Nada más llegar, Jep regresó a Runera, el pueblo de su infancia. Ya casi nadie lo recordaba tras tantos años en la isla y sin familia alguna que esperase su retorno. En cuanto supo de la mina de Rosendo, no dudó en acercarse a echar un vistazo. Lo que vio lo dejó asombrado: donde antes sólo había tierra yerma, ahora se había abierto un impresionante yacimiento y se había levantado un poblado entero. La vitalidad del mercado y el optimismo que se respiraba le hizo montar su puesto con el deseo de establecerse en la aldea lo antes posible. Jep tenía un amplio conocimiento de las mercancías de ultramar y empezaba a establecer nuevos contactos para su comercio. Ofrecía en el mercado todo tipo de telas, además de tabaco, y se brindaba a conseguir cualquier cosa que alguien necesitara comprar. Tenía un buen caballo, un carromato ligero y el ánimo suficiente para viajar a Manresa o Barcelona las veces que hiciera falta. En las apenas tres semanas que llevaba acudiendo, sin embargo, el interés de los clientes se había reducido a telas más bien baratas y algún que otro caramelo para los niños.

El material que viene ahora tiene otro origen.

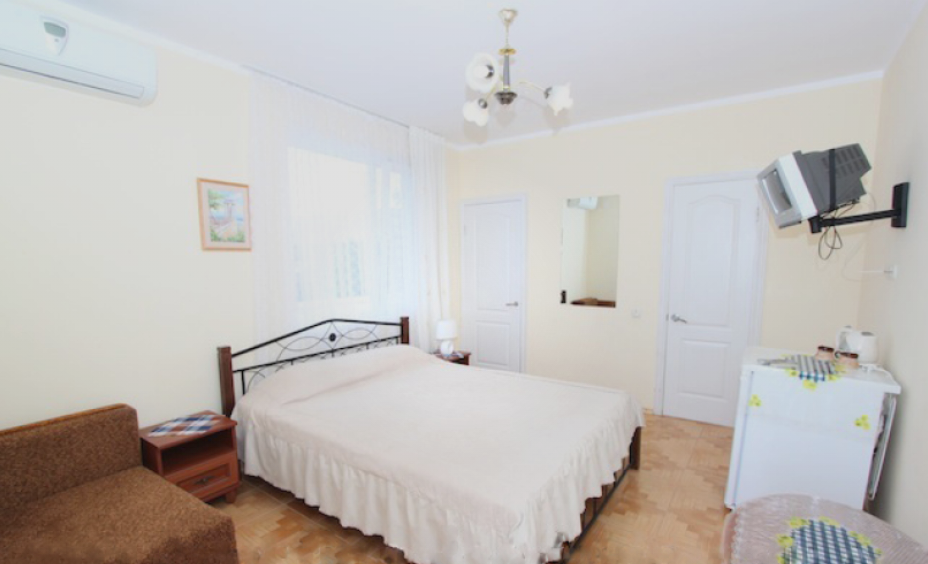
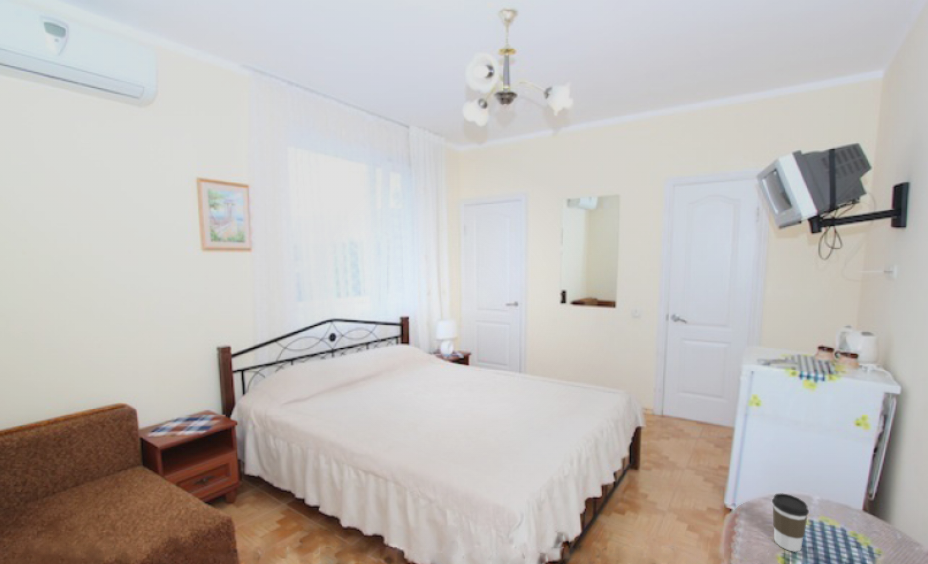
+ coffee cup [771,492,810,553]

—Buenos días, caballero, me alegra ver que el buen gusto visita nuestro mercado —dijo Jep refiriéndose a Henry.

Le sorprendió ver por allí a alguien refinado como Henry Gordon, vestido con una levita que se veía a todas luces elaborada con un paño de calidad.

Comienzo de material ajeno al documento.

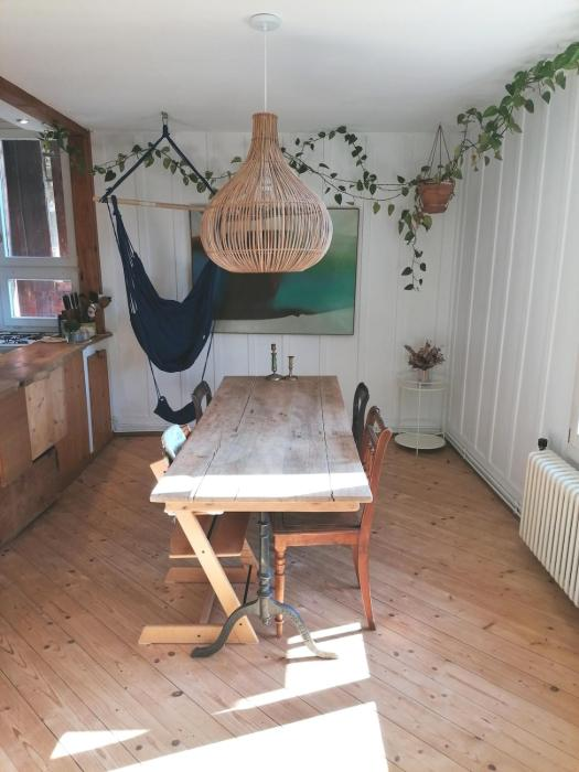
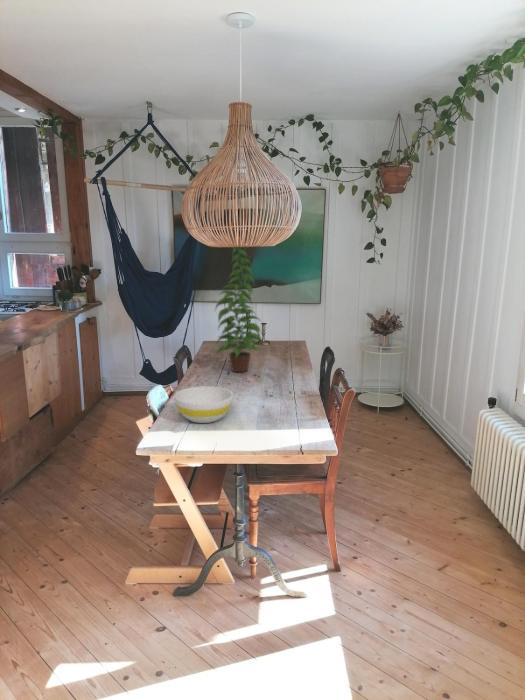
+ plant [214,246,265,373]
+ bowl [174,385,234,424]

—Y pequeños —añadió al instante ofreciendo una sonrisa a los niños.

—¡Buenos días! Por favor, niños, saludad al señor —respondió Henry saliendo de su ensimismamiento.

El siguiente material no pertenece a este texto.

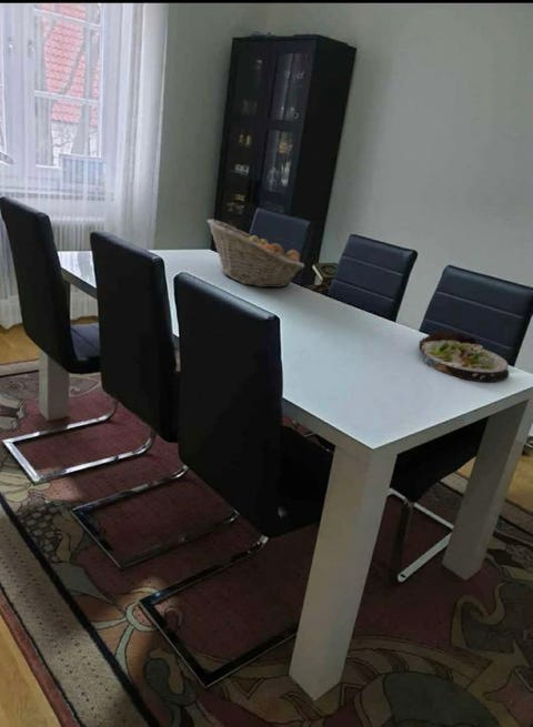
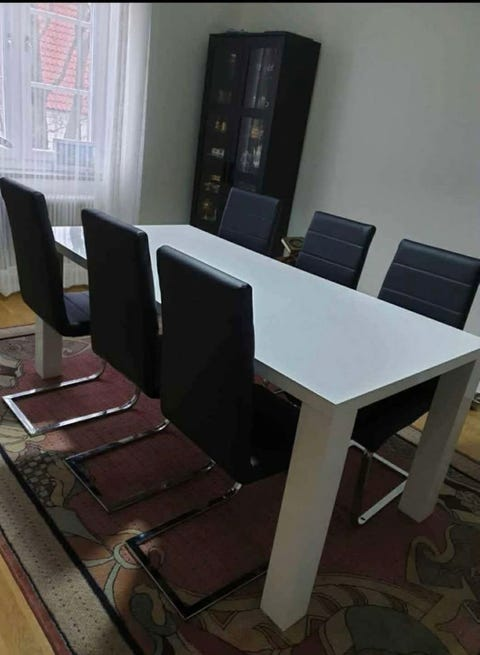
- fruit basket [207,218,305,289]
- salad plate [418,331,511,383]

Anita realizó una leve genuflexión con gesto divertido y Rosendo
Xic
agachó la cabeza con actitud solemne. Jep sonrió abiertamente.

—¡Caramba, qué hijos tan bien educados tiene usted!

—No, no. No son mis hijos, señor… —dijo titubeante mientras de soslayo seguía mirando a la muchacha.

—Lluna, Josep Lluna, aunque todos me conocen por Jep. Y ella es mi hija, Sira.

Henry repitió como si de una oración se tratara:

—Sira… Bonito nombre.

—Gracias —respondió la chica cordialmente.

—Well, yo me llamo Henry Gordon, mucho gusto. —Estiró el brazo hacia el comerciante y después hacia Sira. Le besó con delicadeza la mano y añadió—: Éstos son los hijos de Rosendo Roca. La encantadora dama es Anita y el caballero cada vez más mayor es Rosendo. Yo sólo soy un amigo que les enseña lo poco que sé de mi lengua materna y alguna cosa más.

Jep abrió los ojos mostrando sorpresa.

—¿Ro… Rosendo Roca? ¿El dueño de todo esto? —dijo señalando con el brazo lo que les rodeaba—. ¡Menuda sorpresa! Tengan a buen seguro, señorita y caballeros, que es para mí todo un honor su visita a mi humilde puesto —continuó mientras con la mano en el pecho se inclinaba ligeramente—. ¿Puedo ayudarle en algo, señor Cordón? Veo que viste con verdadera elegancia, ¿quizá le gustaría ver alguna de mis más exquisitas telas?